- TASK TO COMPLETE
Your reply should be one number: how many lines of the records below contain the string "back".

---------- DATA SHOWN

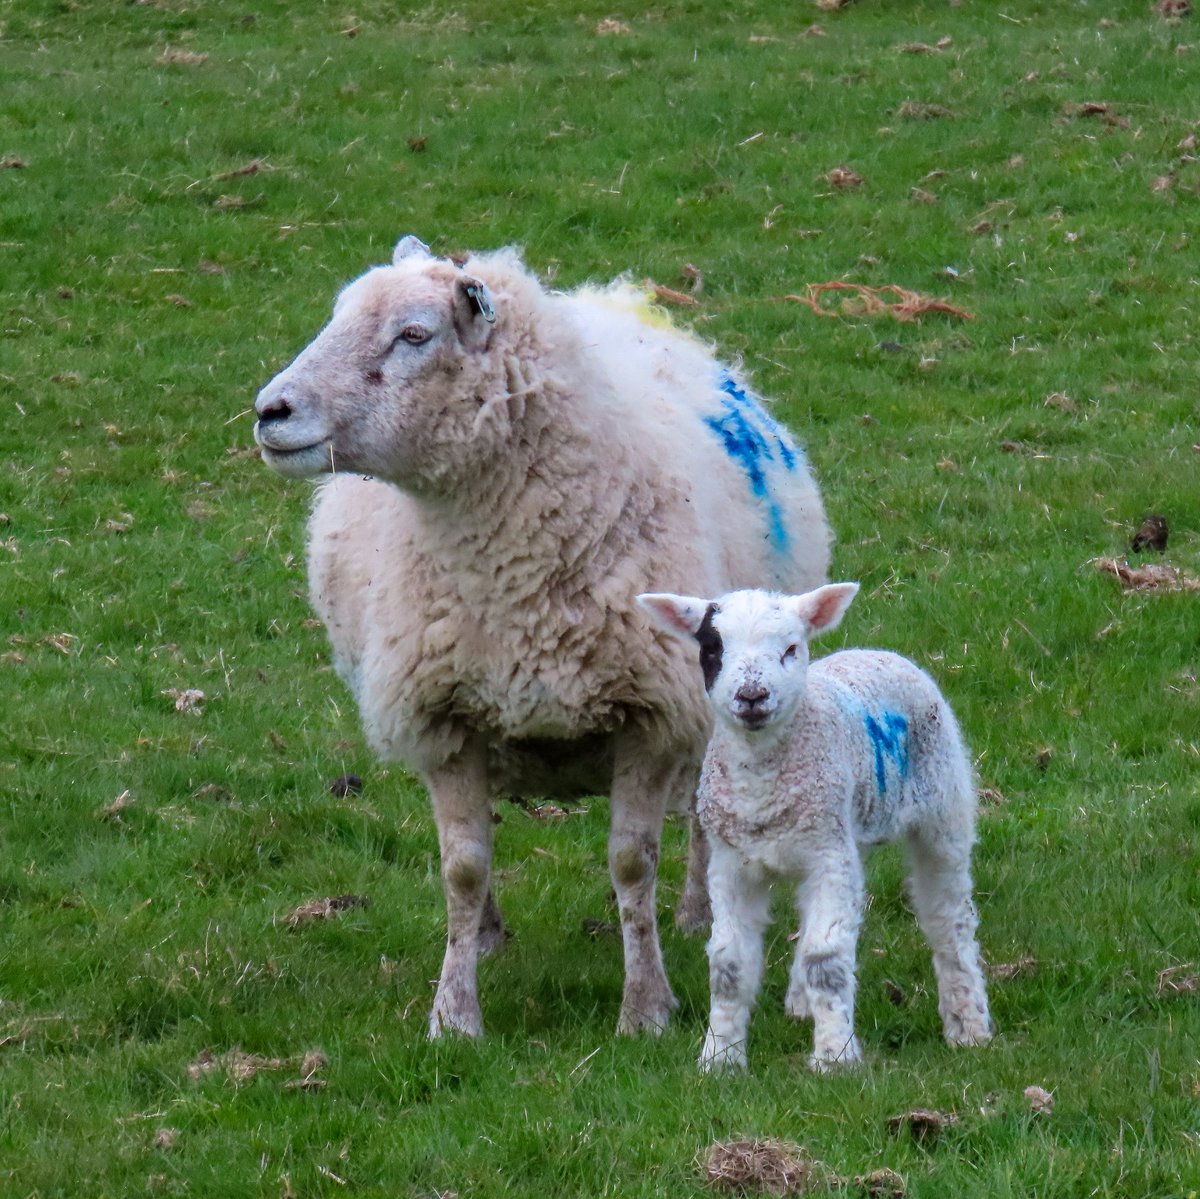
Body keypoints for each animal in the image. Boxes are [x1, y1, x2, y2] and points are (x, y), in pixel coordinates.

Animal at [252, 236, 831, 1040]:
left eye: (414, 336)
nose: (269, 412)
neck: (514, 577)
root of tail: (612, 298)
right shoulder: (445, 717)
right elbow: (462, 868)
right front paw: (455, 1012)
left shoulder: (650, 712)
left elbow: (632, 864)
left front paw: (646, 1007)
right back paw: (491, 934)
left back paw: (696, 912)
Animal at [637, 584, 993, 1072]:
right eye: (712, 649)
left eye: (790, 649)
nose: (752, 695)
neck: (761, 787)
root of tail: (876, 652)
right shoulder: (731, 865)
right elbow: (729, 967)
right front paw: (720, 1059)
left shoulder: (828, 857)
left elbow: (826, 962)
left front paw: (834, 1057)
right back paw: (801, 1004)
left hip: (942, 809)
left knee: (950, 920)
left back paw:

--------------------

- ANSWER BOX
4